Document excerpt.
%%
With extreme weather events increasingly impacting countries across the world, the deputy UN chief on Monday underlined the importance of limiting temperature rise to the internationally agreed goal of 1.5 degrees Celsius above pre-industrial levels.
“The entire planet is going through a season of fire and floods”, Amina Mohammed told a high-level meeting on climate action, primarily hurting fragile and vulnerable populations in rich and poor countries alike.
Speaking via video message to the Dialogue on Accelerating Adaptation Solutions Ahead of COP26, the annual UN climate conference, which will take place in Glasgow in November, the Deputy Secretary-General noted already-visible impacts with a 1.2 degree rise.
“Countries and populations worldwide – particularly those most vulnerable and least responsible for the climate crisis – will experience even more devastating consequences”, she said.
“The effects will reverberate through economies, communities and ecosystems, erasing development gains, deepening poverty, increasing migration and exacerbating tensions”.
%%
Data supplied.
%%
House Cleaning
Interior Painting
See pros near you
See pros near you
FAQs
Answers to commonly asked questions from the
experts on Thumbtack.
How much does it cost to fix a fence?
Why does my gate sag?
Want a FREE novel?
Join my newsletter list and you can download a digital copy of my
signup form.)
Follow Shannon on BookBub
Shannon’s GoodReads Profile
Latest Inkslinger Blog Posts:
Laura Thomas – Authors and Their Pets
%%
%%
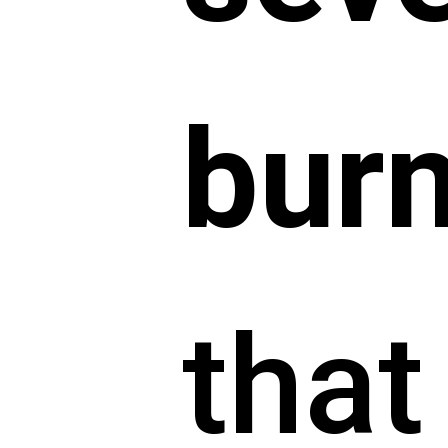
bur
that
%%
Work order.
According to the article on the deputy UN chief's climate remarks, where will COP26 be held? The listing isn't needed for this.

Expected output.
In Glasgow, in November.